What is needed is an exact repeat of the entries, with no pictures in it.

**** PROVIDED DATA ****

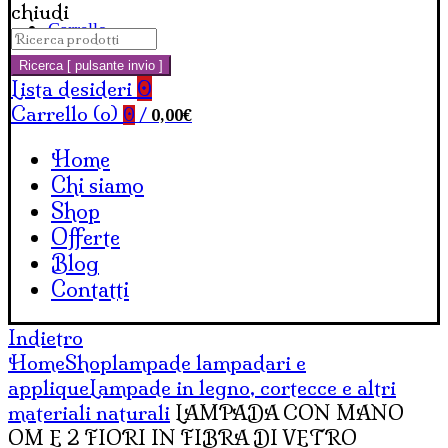
chiudi
Carrello
Cerca:
Ricerca [ pulsante invio ]
Lista desideri
0
Carrello (
o
)
0,00
€
0
/
Home
Chi siamo
Shop
Offerte
Blog
Contatti
Indietro
Home
Shop
lampade lampadari e
applique
Lampade in legno, cortecce e altri
materiali naturali
LAMPADA CON MANO
OM E 2 FIORI IN FIBRA DI VETRO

****

> [WRITTEN ANSWER]:
chiudi
Carrello
Cerca:
Ricerca [ pulsante invio ]
Lista desideri
0
Carrello (
o
)
0,00
€
0
/
Home
Chi siamo
Shop
Offerte
Blog
Contatti
Indietro
Home
Shop
lampade lampadari e
applique
Lampade in legno, cortecce e altri
materiali naturali
LAMPADA CON MANO
OM E 2 FIORI IN FIBRA DI VETRO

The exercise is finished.